Zeit Abzuwarten bleibt nicht: Nur wenn Pflegende und Ärzte die Sepsis schnell erkennen und sofort richtig reagieren, können sie den Patienten vor bleibenden Schäden oder Schlimmerem bewahren. Dabei hilft der „Heidelberg Sepsis Pathway“ – eine Therapieempfehlung mit Checklisten, die das Team der Anästhesiologischen Universitätsklinik nach internationalen Behandlungsleitlinien erarbeitete und die kontinuierlich auf den aktuellen Stand der Forschung gebracht wird. Der Leitfaden schafft Sicherheit und verhindert, dass im Notfall und unter Zeitdruck etwas übersehen oder zu spät in die Wege geleitet wird. Er wird in mehreren Kliniken in Deutschland erfolgreich angewendet.

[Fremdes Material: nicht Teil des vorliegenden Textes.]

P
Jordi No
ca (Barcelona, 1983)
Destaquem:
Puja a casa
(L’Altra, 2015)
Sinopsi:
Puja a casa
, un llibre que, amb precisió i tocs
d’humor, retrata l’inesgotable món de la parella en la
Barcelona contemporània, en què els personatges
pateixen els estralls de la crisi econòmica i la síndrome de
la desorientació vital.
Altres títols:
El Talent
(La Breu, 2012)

„Unverzichtbare Voraussetzung für eine erfolgreiche Behandlung der Sepsis ist außerdem ein hervorragend geschultes und eingespieltes Team“, sagt Professor Dr. Stefan Hofer, Stellvertretender Ärztlicher Direktor der Anästhesiologischen Universitätsklinik Heidelberg und Mitorganisator der Tagung. Die enge fachübergreifende Zusammenarbeit erfahrener Anästhesisten, Chirurgen, Mikrobiologen, Apotheker, Radiologen und Intensivpflegekräften macht das Universitätsklinikum Heidelberg zu einem deutschlandweit führenden Zentrum in der Behandlung der Sepsis.

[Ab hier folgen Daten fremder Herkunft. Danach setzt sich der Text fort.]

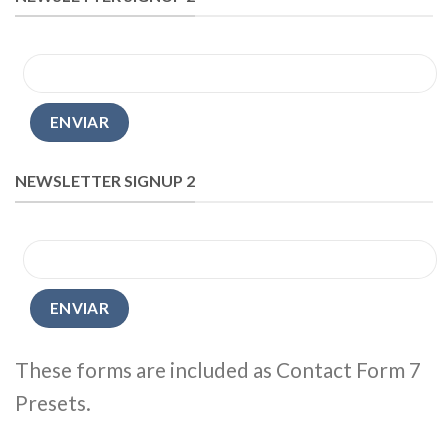
NEWSLETTER SIGNUP 2
These forms are included as Contact Form 7
Presets.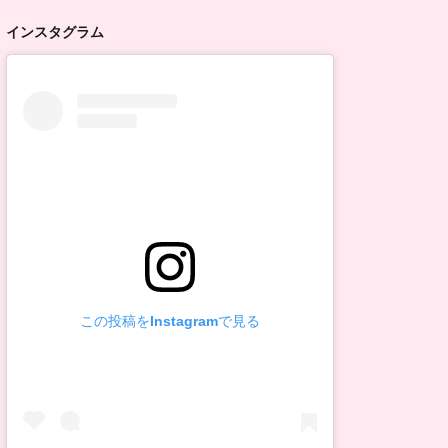
インスタグラム
この投稿をInstagramで見る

Bekanntes Medikament gegen Vergiftungen stoppt Entzündungsreaktionen bei Sepsis

Ein Schwerpunkt des Zentrums ist die Erforschung neuer Therapiestrategien. Bisher stehen nur wenige Medikamente zur Verfügung, die das Fortschreiten der Sepsis so lange aufhalten, bis die Keime identifiziert und die passenden Antibiotika verabreicht werden können. In einer nun angelaufenen Studie testen die Heidelberger Wissenschaftler das Medikament „Anticholium“, das ursprünglich zur Behandlung von Vergiftungen zugelassen wurde. Vorarbeiten in Heidelberg zeigten, dass das Medikament die überschießende Entzündungsreaktion effektiv unterbricht. „Zudem hat Anticholium ein überschaubares Nebenwirkungsprofil und wir wissen dank der bereits bestehenden Erfahrung genau, in welchen Fällen wir das Medikament ohne Risiko für den Patienten einsetzen können“, sagt Professor Hofer.

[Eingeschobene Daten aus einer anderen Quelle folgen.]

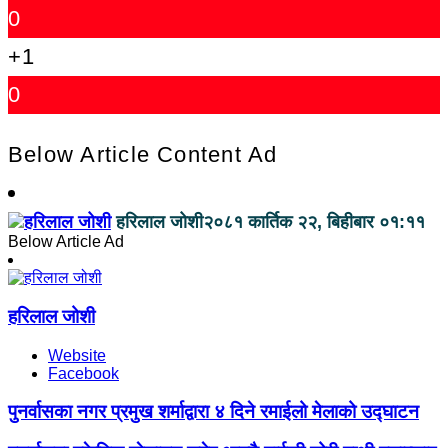
0
+1
0
Below Article Content Ad
हरिलाल जोशी
२०८१ कार्तिक २२, बिहीबार ०१:११
Below Article Ad
हरिलाल जोशी
Website
Facebook
पुनर्वासका नगर प्रमुख शर्माद्वारा ४ दिने रमाईलो मेलाको उद्घाटन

Anticholium – der Name des Wirkstoffs lautet Physostigmin – verhindert, dass ein wichtiger Botenstoff des vegetativen Nervensystems abgebaut wird, und drosselt damit indirekt die Ausschüttung entzündungsfördernder Stoffe, der Zytokine. Gelangen weniger dieser Zytokine in die Blutbahn, bleibt die Entzündung lokal begrenzt und damit unter Kontrolle. Im Tierversuch erwies sich Anticholium ebenso wirksam wie gängige Therapien bei gleichzeitig weniger Nebenwirkungen. Außerdem ist die Behandlung deutlich kostengünstiger als andere Therapien.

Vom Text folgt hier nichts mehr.